→ **Short task**:
Resume the account of the camp below the waterfall at Burrumgulla, picking up right after its last sentence.

After crossing a dashing mountain-torrent by a rude bridge of trees
thrown across it, we arrived at the village of Burrumgulla. Here our
guide wanted us to halt in a mud-built native serai, but, with the
recollection of past experience fresh upon us, we declined, preferring
to choose our own ground and pitch our first encampment. The ground
we selected was almost at the foot of a noble waterfall, formed by a
huge cleft in a mass of rugged rock. The water, dashing headlong down,
was hidden in the recess of rock below, but the spray, as it rose up
like vapour and again fell around us, plainly told the history of its
birth and education. Even had we not seen the snowy peaks before us
from the mountain top, there was no mistaking, from its icy breath,
the nursery in which its infant form had been cradled. Just at our
feet was one of the frail and picturesque-looking pine bridges spanning
the torrent; while just below it another mountain river came tumbling
down, and, joining with its dashing friend, they both rolled on in
life together. As soon as our traps arrived, F. and I had a souse in
the quietest pool we could find, and anything so cold I never felt;
it was almost as if one was turned into stone, and stopping in it
more than a second was out of the question. After breakfast and a
SIESTA, we sallied out to try and explore the head of the cataract
above us. After rather a perilous ascent over loose moss and mould,
and clutching at roots of shrubs and trees, we were brought to a
stand by a huge mass of perpendicular rock, which effectually barred
us from the spot through which the water took its final leap. The
upper course of the torrent, however, amply repaid us for our labour,
for it ran through the most lovely dell I ever saw; and as it bounded
down from rock to rock, and roared and splashed along, it seemed to
know what there was before it, and to be rejoicing at the prospect
of its mighty jump. Torrent as it seemed, it was evidently nothing
to what it could swell to when in a rage, for here and there, far
out of its present reach, and scattered all about, were torn and
tattered corpses of forest trees, which had evidently been sucked up
and carried along until some rock more abrupt than its neighbours,
had brought them to a stand and left them, bleached and rotting, in
the summer's sun. At night we found ourselves glad to exchange our
usual covering of a single sheet for a heavy complement of blankets,
and found our encampment not the least too warm. The authorities here
were particularly civil and obliging, and supplied us with the best
of butter, eggs, and milk. The latter was particularly good, and,
not having often tasted cow's milk in the Plains, we did it ample
justice here.

→ **Extracted material**:
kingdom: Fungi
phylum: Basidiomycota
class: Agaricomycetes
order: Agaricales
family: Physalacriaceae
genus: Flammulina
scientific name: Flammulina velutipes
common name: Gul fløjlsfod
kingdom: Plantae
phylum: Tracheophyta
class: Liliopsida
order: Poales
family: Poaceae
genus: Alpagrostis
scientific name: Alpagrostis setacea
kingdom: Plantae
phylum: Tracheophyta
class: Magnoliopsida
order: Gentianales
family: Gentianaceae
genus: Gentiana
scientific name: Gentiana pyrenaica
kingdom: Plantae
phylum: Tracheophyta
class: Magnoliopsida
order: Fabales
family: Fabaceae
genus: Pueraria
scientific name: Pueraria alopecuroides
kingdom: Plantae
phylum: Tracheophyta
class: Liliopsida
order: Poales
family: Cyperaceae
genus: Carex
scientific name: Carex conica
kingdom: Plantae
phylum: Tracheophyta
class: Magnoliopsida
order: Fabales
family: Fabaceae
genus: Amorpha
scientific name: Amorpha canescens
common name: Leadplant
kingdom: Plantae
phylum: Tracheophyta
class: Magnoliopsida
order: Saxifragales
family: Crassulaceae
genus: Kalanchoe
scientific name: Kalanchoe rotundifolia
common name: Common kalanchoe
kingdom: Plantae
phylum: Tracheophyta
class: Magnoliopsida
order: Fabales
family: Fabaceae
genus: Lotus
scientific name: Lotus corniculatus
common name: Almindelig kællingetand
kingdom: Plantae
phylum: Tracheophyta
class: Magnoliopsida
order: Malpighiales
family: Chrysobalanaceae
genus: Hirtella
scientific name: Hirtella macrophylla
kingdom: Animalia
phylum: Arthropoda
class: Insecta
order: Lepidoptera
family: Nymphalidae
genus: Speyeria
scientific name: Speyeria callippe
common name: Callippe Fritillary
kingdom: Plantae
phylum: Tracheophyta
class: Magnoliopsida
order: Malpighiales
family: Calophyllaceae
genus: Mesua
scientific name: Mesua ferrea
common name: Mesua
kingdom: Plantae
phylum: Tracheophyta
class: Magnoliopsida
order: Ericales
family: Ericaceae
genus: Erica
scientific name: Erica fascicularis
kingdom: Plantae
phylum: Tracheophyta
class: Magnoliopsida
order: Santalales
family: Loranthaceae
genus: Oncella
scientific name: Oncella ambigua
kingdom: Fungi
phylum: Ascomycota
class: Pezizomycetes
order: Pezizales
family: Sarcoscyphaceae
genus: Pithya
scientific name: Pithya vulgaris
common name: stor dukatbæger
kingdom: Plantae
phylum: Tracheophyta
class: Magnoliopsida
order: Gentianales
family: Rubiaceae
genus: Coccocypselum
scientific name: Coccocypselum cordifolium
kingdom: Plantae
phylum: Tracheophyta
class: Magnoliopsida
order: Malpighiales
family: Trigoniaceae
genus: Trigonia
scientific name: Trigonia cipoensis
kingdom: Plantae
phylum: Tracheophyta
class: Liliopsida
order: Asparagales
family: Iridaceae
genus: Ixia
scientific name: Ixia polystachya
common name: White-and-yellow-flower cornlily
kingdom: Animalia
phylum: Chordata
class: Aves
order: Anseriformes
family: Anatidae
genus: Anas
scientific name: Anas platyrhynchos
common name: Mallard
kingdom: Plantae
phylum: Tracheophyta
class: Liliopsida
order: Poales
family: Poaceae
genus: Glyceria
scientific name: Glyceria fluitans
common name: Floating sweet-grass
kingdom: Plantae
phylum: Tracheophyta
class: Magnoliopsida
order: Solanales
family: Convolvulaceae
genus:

→ **Solved problem**:
 
JUNE 20. -- Found it rather hard to turn out this morning, in
consequence of the great change in the temperature, but got under weigh
very well considering. Our path led us up the main torrent towards the
snow, and in the first three miles we crossed about twenty pine-tree
bridges thrown across the stream, some of them consisting of a single
tree, and all in the rudest style of manufacture. Near one of these,
under an immense mass of rock, we passed our first snow. It looked,
however, so strange and unexpected, that we both took it for a block of
stone; and being thatched, as it were, with leaves and small sticks,
&c., and discoloured on all sides, it certainly bore no outward
resemblance to what it really was.
 
After an almost perpendicular ascent up natural flights of steps, we
reached our next stage, Poshana -- a little mud-built, flat-roofed
settlement on the mountain-side. Here we engaged a couple of
"shikarees," or native sportsmen, and made preparations for a DETOUR
into the snows of the Peer Punjal in search of game.
 
JUNE 21. -- Having made a division of our property, and sent the
Q.M.G. with an advanced guard two stages on to Heerpore, F. and
I started at daybreak for a five-days' shooting expedition in the
mountains.
 
We took with us a khidmutgar and bhistie -- both capital servants,
but unfortunately not accustomed to cold, much less to snow. Besides
these, we had ten coolies to carry our baggage, consisting of two
small tents, bedding, guns, and cooking utensils, &c.; and our two
shikarees with their two assistants. The two former wore named Khandari
Khan and Baz Khan, -- both bare-legged, lightly clothed, sharp-eyed,
hardy-looking mountaineers, and well acquainted with the haunts of
game, and passes through the snow.
 
For the first time we had now to put on grass shoes or sandals;
and though they felt strange at first, we soon found that they were
absolutely necessary for the work we had before us. Our shoemaker
charged us six annas, or ninepence, for eight pairs, and that was
thirty per cent. over the proper price. However, as one good day's
work runs through a new pair, they are all the better for being rather
cheap. Along the road in all directions one comes across cast-off
remains of shoes, where the wearer has thrown off his worn-out ones
and refitted from his travelling stock; and in this way the needy
proprietor of a very indifferent pair of shoes may, perchance, make
a favourable exchange with the cast-off pair of a more affluent
pedestrian; but, to judge from the specimens we saw, he must be
very needy indeed in order to benefit by the transaction. On leaving
Poshana, we immediately wound up the precipitous side of a mountain
above us, and soon found that, from the rarification of the air, and
the want of practice, we felt the necessity of calling a halt very
frequently, for the purpose, of course, of admiring the scenery and
expatiating upon the beauties of nature. About two miles on the way
we came to a slip in the mountain-side, and just as we scrambled,
with some difficulty, across this, our foremost shikaree suddenly
dropped down like a stone, and motioning us to follow his example,
he stealthily pointed us out four little animals, which he called
"markore," grazing at the bottom of a ravine. Putting our sights to
about 250 yards, we fired both together, with the best intentions, but
indifferent results; for they all scampered off apparently untouched,
and we again resumed our march.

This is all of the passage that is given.